Inserida no relato de viagem, há a história de Joaninha, a “menina


dos rouxinóis”, cuja ação transcorre no Vale de Santarém. Os
primos Carlos e Joaninha se reencontram depois de alguns anos de
separação e confessam seu amor mútuo. No entanto, Carlos se
recusa a rever D. Francisca, a velha cega mantinha laços de
amizade com Frei Dinis, por quem Carlos nutria antipatia desde que
o religioso tentara convencê-lo a mudar de partido, argumentando
que o liberalismo era anticristão. Por suas convicções políticas,
Carlos acabou exilado na Inglaterra.

De volta à pátria durante a guerra civil que opôs liberais e


monarquistas, Carlos colabora para a vitória de seu partido. No
entanto, ferido em combate, fica sob os cuidados de Frei Dinis e de
Georgina, moça inglesa com quem ele manteve um relacionamento
durante seu exílio.

Aos poucos, as revelações em torno do passado de Carlos veem à


tona. Francisca revela que Carlos é filho de Dinis, que tinha mantido
um relacionamento adúltero com a mãe do rapaz.
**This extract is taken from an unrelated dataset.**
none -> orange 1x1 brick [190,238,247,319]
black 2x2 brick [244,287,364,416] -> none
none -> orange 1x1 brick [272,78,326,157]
Ao saber da
verdade, Carlos parte, abandonando a prima, para não submetê-la
ao mesmo sofrimento experimentado por outras mulheres que
tinham se apaixonado por ele. Joaninha termina só, enlouquece e
morre.

Carlos se torna barão, espécie de explorador, e enriquece. Sua


trajetória simboliza a derrota moral do liberalismo.